Was die Spieler der DDR zum Nicht-Antreten der Westdeutschen gesagt haben? „Keine Ahnung. Damals gab es keinen Kontakt“, berichtet Egen. „Unsere Spieler waren nicht traurig, nur enttäuscht, nicht spielen zu können. Wir waren halt alles Bayern und haben es als Gaudi genommen.“

„So war das nun einmal in der damaligen Zeit. Der Kampf um die Anerkennung der DDR wurde auch und besonders über den Sport geführt“, sagt Rüdiger Noack. Der langjährige Sportliche Leiter der Krefelder Pinguine war damals noch Stürmer bei Dynamo Weißwasser und brachte es in seiner Karriere auf 241 Länderspiele für die DDR. „Der Sport war in der Politik damals ein entscheidender Faktor.“ Für den Westen ging es um den Alleinvertretungsanspruch für ganz Deutschland, für den Osten darum, aus der Isolation herauszutreten und als eigenständiger Staat anerkannt zu werden. Mitte der 60er Jahre entspannte sich die Lage. 1964 gab es letztmals eine „gesamtdeutsche Mannschaft“ bei Olympischen Spielen. Ab 1968 trug das IOC dem De-facto-Zustand Rechnung, sodass schließlich zwei deutsche Mannschaften zugelassen wurden.

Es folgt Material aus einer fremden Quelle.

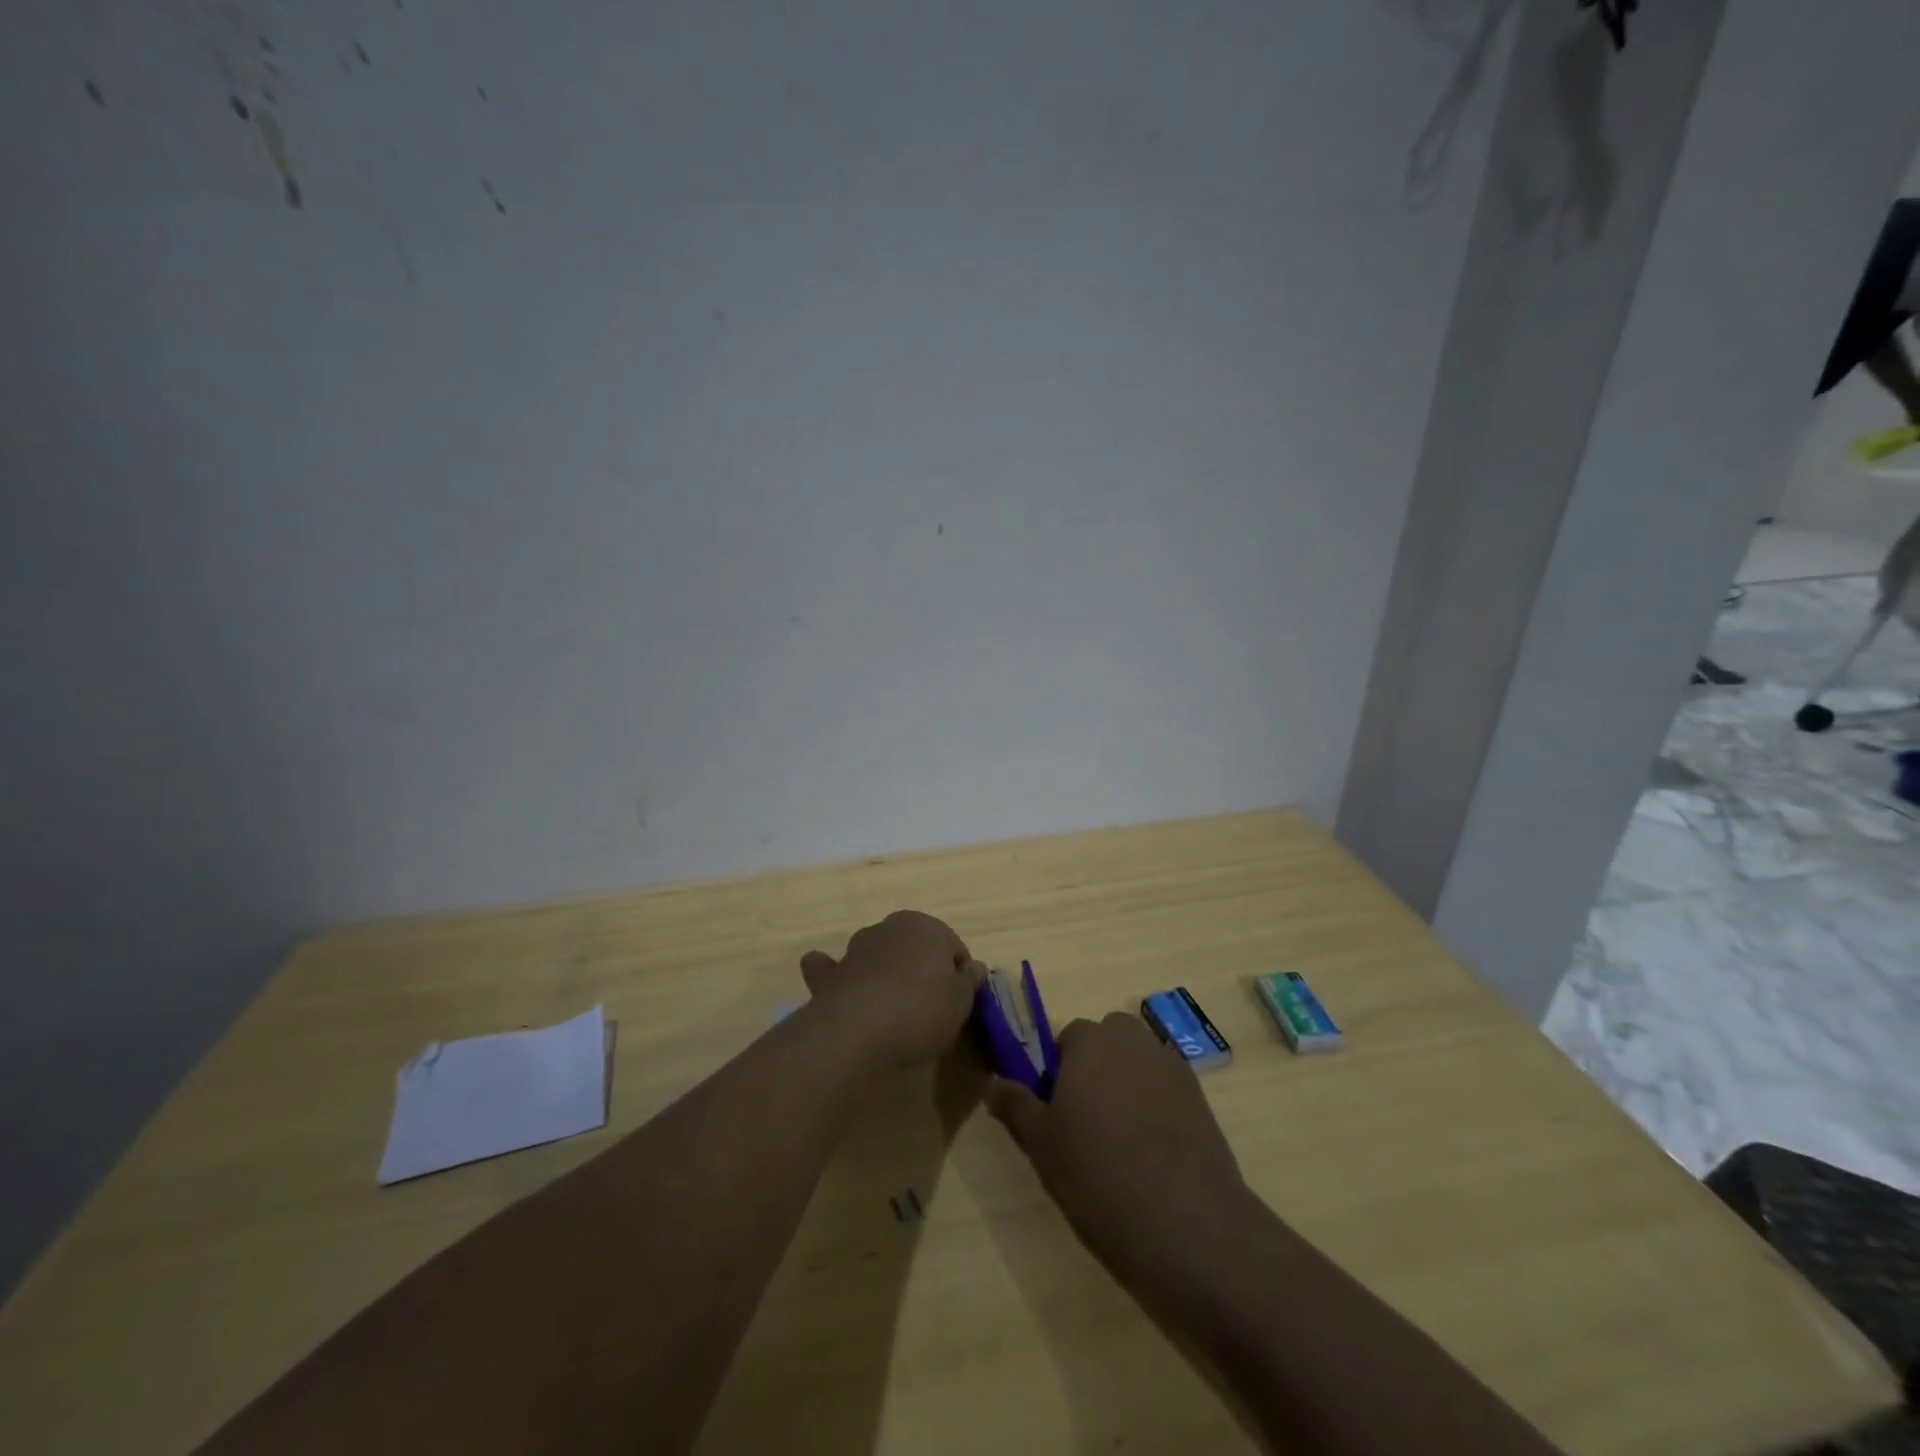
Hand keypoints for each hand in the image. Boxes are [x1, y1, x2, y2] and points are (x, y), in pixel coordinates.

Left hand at [799, 911, 980, 1064]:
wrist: (858, 1029)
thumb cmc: (921, 1009)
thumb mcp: (961, 1000)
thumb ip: (969, 981)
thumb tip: (976, 967)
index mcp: (925, 926)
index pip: (952, 945)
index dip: (960, 973)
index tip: (961, 1001)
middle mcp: (888, 928)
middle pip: (913, 947)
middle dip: (921, 968)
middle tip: (930, 1005)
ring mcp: (855, 949)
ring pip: (877, 954)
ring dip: (884, 970)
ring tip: (892, 1006)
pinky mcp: (829, 974)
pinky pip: (834, 970)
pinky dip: (835, 974)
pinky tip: (840, 986)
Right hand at [986, 1012, 1251, 1300]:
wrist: (1186, 1220)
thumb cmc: (1099, 1174)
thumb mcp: (1042, 1144)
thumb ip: (1016, 1104)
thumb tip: (993, 1081)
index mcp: (1089, 1041)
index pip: (1066, 1039)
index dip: (1059, 1073)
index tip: (1058, 1112)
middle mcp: (1130, 1038)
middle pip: (1105, 1041)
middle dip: (1095, 1068)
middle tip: (1088, 1121)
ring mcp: (1169, 1063)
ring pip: (1137, 1060)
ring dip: (1127, 1081)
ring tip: (1123, 1137)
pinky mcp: (1199, 1092)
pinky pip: (1165, 1084)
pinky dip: (1156, 1101)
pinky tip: (1155, 1147)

„In dieser Zeit entspannte sich die Lage auch zwischen den beiden Mannschaften“, so Noack, der 1961 als Nachwuchsspieler nur im erweiterten Kader war. Später  mussten sich die westdeutschen Spieler auf Geheiß des Innenministeriums beim Aufziehen der DDR-Flagge noch umdrehen. „Ich glaube, dass war bei der WM 1963 in Stockholm“, so Noack. Inoffiziell aber fanden die Eishockeyspieler beider Mannschaften zueinander. „So ab 1965 hat man dann auch mal zusammen gefeiert. Das durfte nur nicht öffentlich werden“, berichtet Noack mit einem Augenzwinkern. „International waren wir ein gern gesehener Gegner. Wir durften ja auch ins westliche Ausland reisen“, so der zwölffache WM-Teilnehmer. „Letztlich müssen wir aber froh sein, dass diese Zeiten vorbei sind.“

Das erste Duell zwischen der BRD und der DDR fand am 16. November 1955 statt. In Ost-Berlin stieg das Ausscheidungsspiel für die Olympischen Spiele. Denn auch wenn es „gesamtdeutsche Mannschaft“ hieß, in einer Qualifikation wurde ermittelt, welches Team antreten durfte. In allen drei Fällen – 1955, 1959 und 1963 – setzte sich die Bundesrepublik durch. Die offizielle Statistik des Deutschen Eishockey-Bundes weist 20 Länderspiele gegen die DDR aus. Dabei ging die BRD zwölfmal als Sieger vom Eis, je viermal endeten die Partien mit einem Remis beziehungsweise mit einem Sieg für die DDR. Die erste wirkliche Niederlage der West- gegen die Ostdeutschen gab es 1967 bei der WM in Wien zu verzeichnen, als die DEB-Auswahl gleich mit 1:8 baden ging. Das letzte Aufeinandertreffen fand bei der WM 1985 in Prag statt. Dabei gewann die Bundesrepublik sowohl am 26. April in Prag mit 6:0 als auch am 2. Mai an gleicher Stelle mit 4:1.